Another name for predictive parity.

preprocessing

#fairness
Processing data before it's used to train a model. Preprocessing could be as simple as removing words from an English text corpus that don't occur in the English dictionary, or could be as complex as re-expressing data points in a way that eliminates as many attributes that are correlated with sensitive attributes as possible. Preprocessing can help satisfy fairness constraints.

proxy (sensitive attributes)

#fairness
An attribute used as a stand-in for a sensitive attribute. For example, an individual's postal code might be used as a proxy for their income, race, or ethnicity.

R

reporting bias

#fairness

The fact that the frequency with which people write about actions, outcomes, or properties is not a reflection of their real-world frequencies or the degree to which a property is characteristic of a class of individuals. Reporting bias can influence the composition of data that machine learning systems learn from.

For example, in books, the word laughed is more prevalent than breathed. A machine learning model that estimates the relative frequency of laughing and breathing from a book corpus would probably determine that laughing is more common than breathing.

S

sampling bias

#fairness

See selection bias.

selection bias

#fairness

Errors in conclusions drawn from sampled data due to a selection process that generates systematic differences between samples observed in the data and those not observed. The following forms of selection bias exist:

  • coverage bias: The population represented in the dataset doesn't match the population that the machine learning model is making predictions about.
  • sampling bias: Data is not collected randomly from the target group.
  • non-response bias (also called participation bias): Users from certain groups opt-out of surveys at different rates than users from other groups.

For example, suppose you are creating a machine learning model that predicts people's enjoyment of a movie.

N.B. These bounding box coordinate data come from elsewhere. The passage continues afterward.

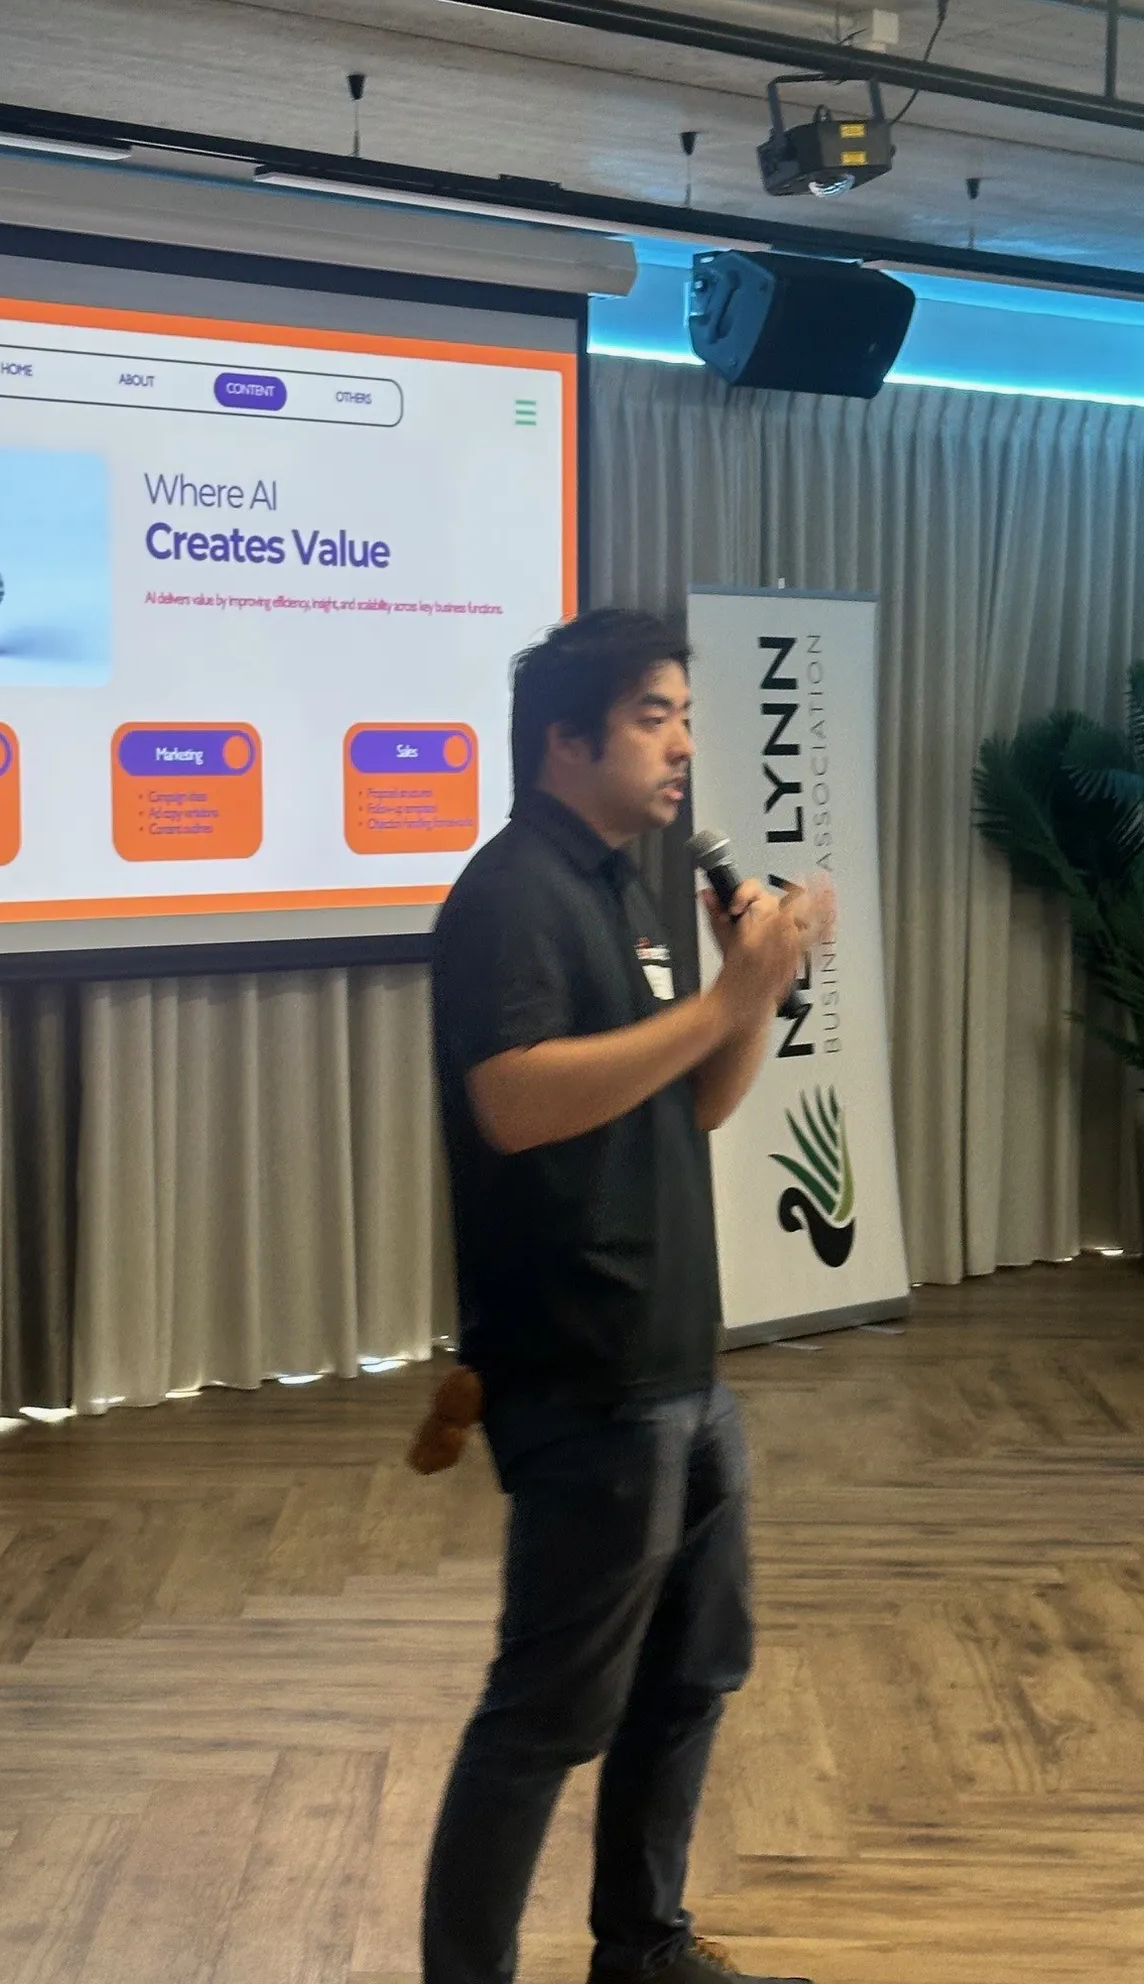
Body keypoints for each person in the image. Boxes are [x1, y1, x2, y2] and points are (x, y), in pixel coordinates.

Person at [423, 608, 830, 1984]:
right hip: (583, 1369)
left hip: (677, 1360)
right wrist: (720, 1004)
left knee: (691, 1677)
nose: (682, 746)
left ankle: (642, 1947)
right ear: (566, 739)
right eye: (654, 717)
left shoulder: (621, 887)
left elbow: (690, 1106)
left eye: (685, 718)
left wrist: (750, 992)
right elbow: (515, 1100)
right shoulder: (510, 896)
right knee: (544, 1715)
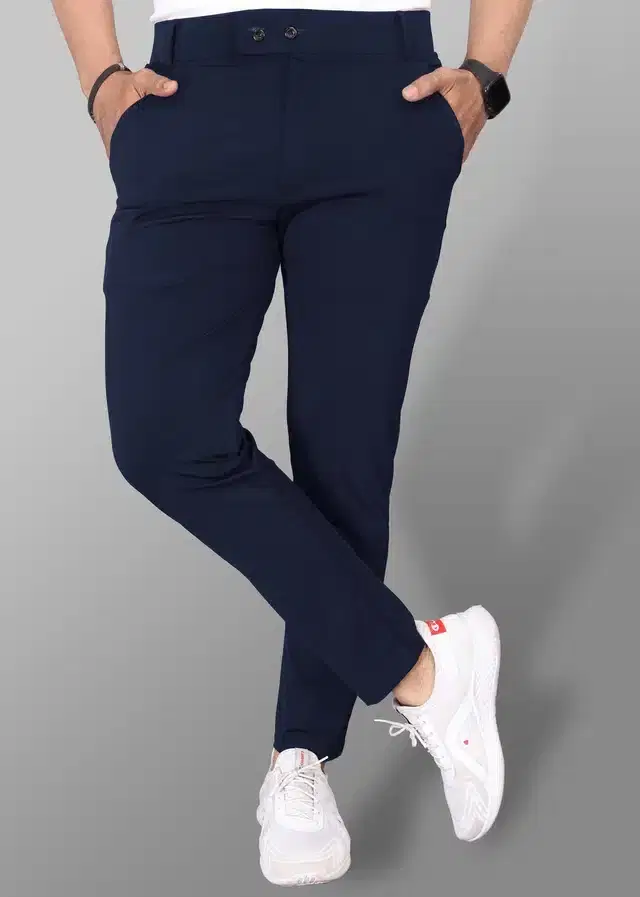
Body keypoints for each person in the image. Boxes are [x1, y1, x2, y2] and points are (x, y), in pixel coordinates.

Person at [52, 0, 533, 886]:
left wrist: (486, 76)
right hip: (193, 92)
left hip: (379, 94)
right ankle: (422, 668)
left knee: (344, 450)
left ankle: (301, 760)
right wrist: (99, 81)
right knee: (162, 438)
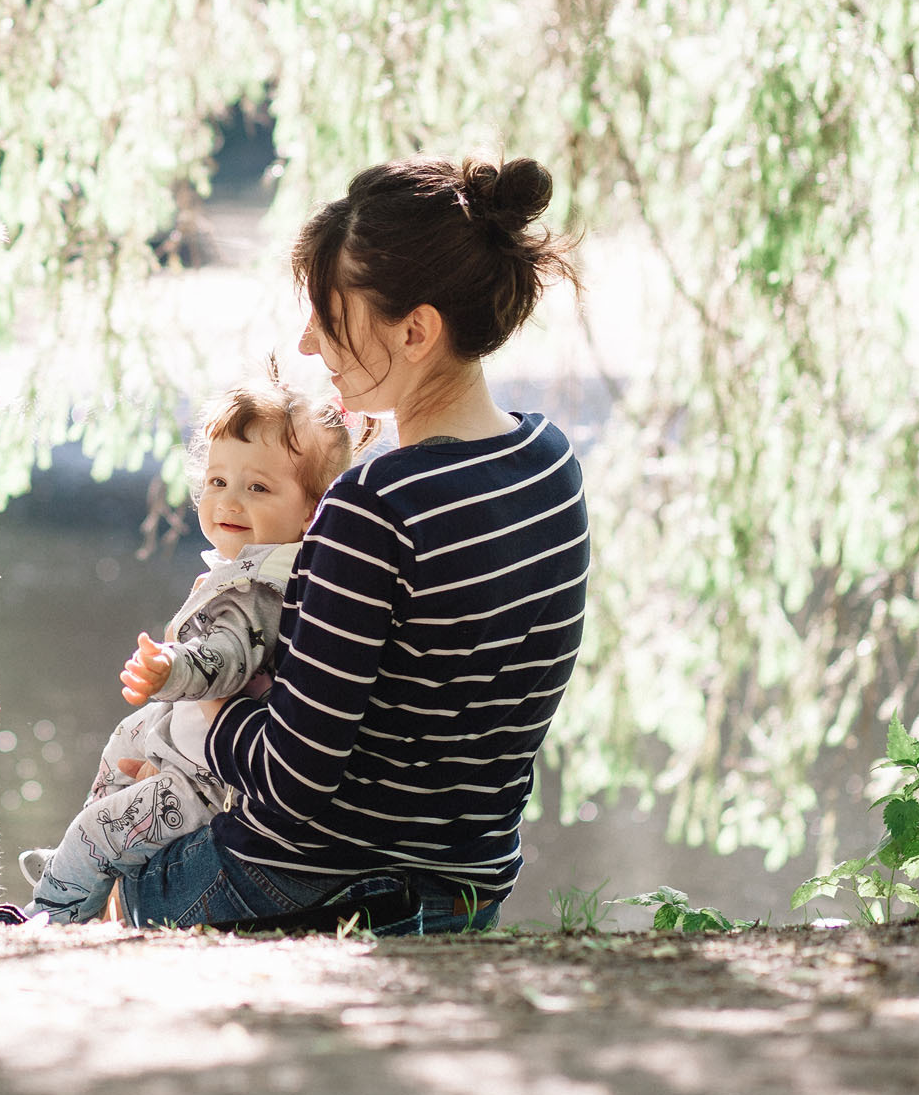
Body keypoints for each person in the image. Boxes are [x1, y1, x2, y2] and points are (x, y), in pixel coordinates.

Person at [112, 155, 588, 934]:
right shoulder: (550, 464)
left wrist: (196, 710)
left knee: (112, 865)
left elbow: (291, 784)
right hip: (466, 892)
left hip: (307, 890)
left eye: (328, 314)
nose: (306, 344)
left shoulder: (373, 506)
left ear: (416, 330)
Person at [20, 372, 368, 924]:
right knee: (126, 736)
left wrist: (171, 670)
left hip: (209, 781)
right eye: (217, 481)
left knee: (97, 831)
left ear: (312, 511)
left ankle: (54, 913)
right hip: (193, 748)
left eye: (257, 488)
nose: (228, 500)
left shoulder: (259, 592)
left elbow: (226, 659)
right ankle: (87, 861)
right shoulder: (257, 569)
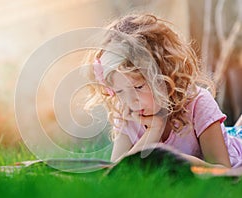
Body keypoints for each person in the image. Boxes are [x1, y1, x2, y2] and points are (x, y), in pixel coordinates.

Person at [84, 14, 242, 168]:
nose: (131, 100)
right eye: (119, 91)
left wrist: (174, 160)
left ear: (165, 75)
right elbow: (117, 176)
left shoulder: (198, 104)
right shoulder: (127, 114)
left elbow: (223, 172)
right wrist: (153, 131)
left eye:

To collect training data, you hand out a survey to everyone in the front row of a theater showing the movie. Offhand, this may sound like a reasonable way to gather a dataset; however, this form of data collection may introduce the following forms of selection bias:

  • coverage bias: By sampling from a population who chose to see the movie, your model's predictions may not generalize to people who did not already express that level of interest in the movie.
  • sampling bias: Rather than randomly sampling from the intended population (all the people at the movie), you sampled only the people in the front row. It is possible that the people sitting in the front row were more interested in the movie than those in other rows.
  • non-response bias: In general, people with strong opinions tend to respond to optional surveys more frequently than people with mild opinions. Since the movie survey is optional, the responses are more likely to form a bimodal distribution than a normal (bell-shaped) distribution.

sensitive attribute

#fairness
A human attribute that may be given special consideration for legal, ethical, social, or personal reasons.

U

unawareness (to a sensitive attribute)

#fairness

A situation in which sensitive attributes are present, but not included in the training data. Because sensitive attributes are often correlated with other attributes of one’s data, a model trained with unawareness about a sensitive attribute could still have disparate impact with respect to that attribute, or violate other fairness constraints.